Long time since I’ve encoded from an RGB source I failed to put my brain into use. :slight_smile:

If I understand correctly there is no linearizing done in the VSE but as you say there is ability to work at float precision.

re. color management if we’re inputing sRGB gamut and sRGB gamma that’s what’s going out to delivery anyway albeit with a rec709 curve, there’s no CM needed and what needs to be done is handled by the encoder, only linearizing for blending and transitions is missing in the VSE with regard to CM.

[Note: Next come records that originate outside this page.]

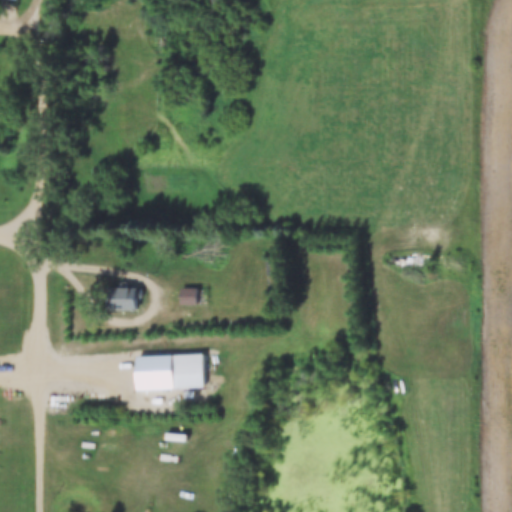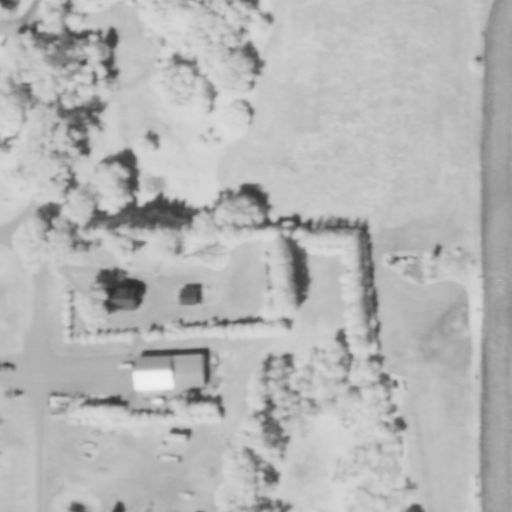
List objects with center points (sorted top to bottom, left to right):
building: (8, 0)
road: (37, 11)
road: (17, 31)
road: (44, 136)
road: (15, 238)
road: (140, 277)
building: (185, 289)
building: (122, 292)
building: (189, 299)
building: (118, 301)
building: (1, 361)
building: (186, 365)
road: (104, 369)
road: (45, 375)
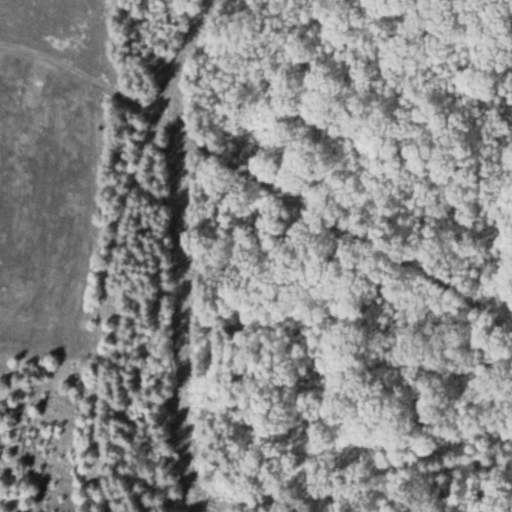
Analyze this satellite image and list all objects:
road: (71, 52)
road: (320, 216)
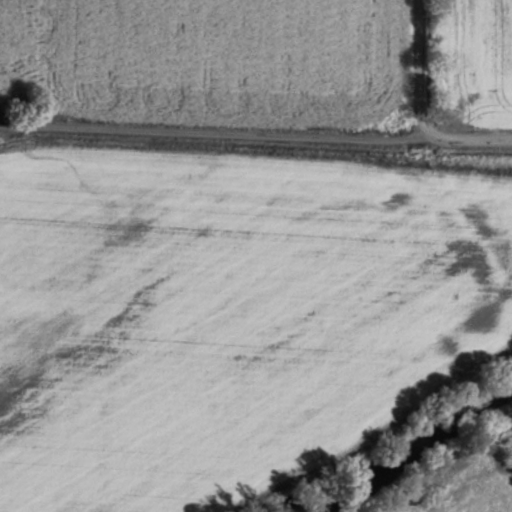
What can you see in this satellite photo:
road: (419, 68)
road: (211, 128)
road: (467, 137)
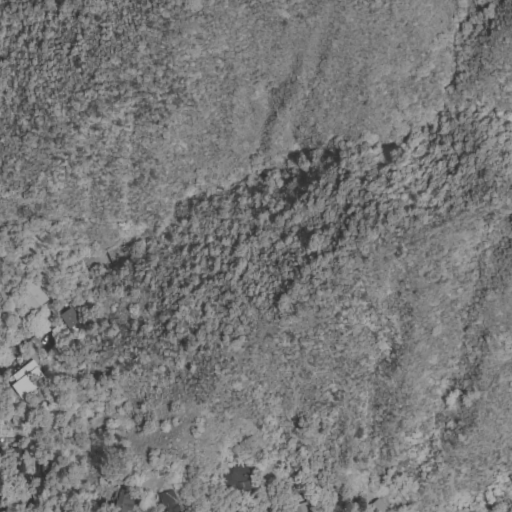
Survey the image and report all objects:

Video geekery aside ;), the Dithering option in Blender’s Post-Processing section seems to be the ticket to much cleaner final videos. I put a little clip up on Viimeo to demonstrate:

The video is native 720p, and uses a split-screen produced in the Compositor to illustrate the benefits of using Dithering for certain subjects. Left half of the screen is un-dithered imagery, and shows considerable banding in the gradients of light scattered about the setting. On the right I’ve swapped in imagery of the setting made with Dithering set to its max of 2.0 – almost no banding is visible, and the perceived depth of the setting is enhanced considerably to my eyes, a little side benefit of the de-banding process.

The Vimeo conversion may introduce a measure of tonal distortion itself, so for the best look at the comparison, download the original from the Vimeo page while it’s still available.

The .mp4 video was made in Handbrake using the h.264 video codec set for an average bitrate of 5Mbps, not atypical for web-delivered video material. I’ll also be making a comparable version in the .avi container using Blender, just to see how that pathway pans out.

PS. The .avi version written out from Blender using the MPEG/h.264 options @ 5Mbps also looks immeasurably better in the dithered portions. This is good because while most artifacts like banding are produced during compression and thus are codec-dependent, the choice of container format often determines which players can actual play the videos. Always good to have options.

Having played both the .mp4 and the .avi versions in a handful of players, the benefits of using the Dithering option are very obvious. Just wish I’d tried it earlier.

EDIT: I just discovered that the video that is linked-to for downloading on the Vimeo page is yet another damn transcoding of my original upload. Don’t know why they do that! But it does not reflect at all the quality of the original, since it not only introduced more (and more severe) banding but also seems to have changed the entire luma and chroma structure. I’ll try to find somewhere to upload the original test video for direct download.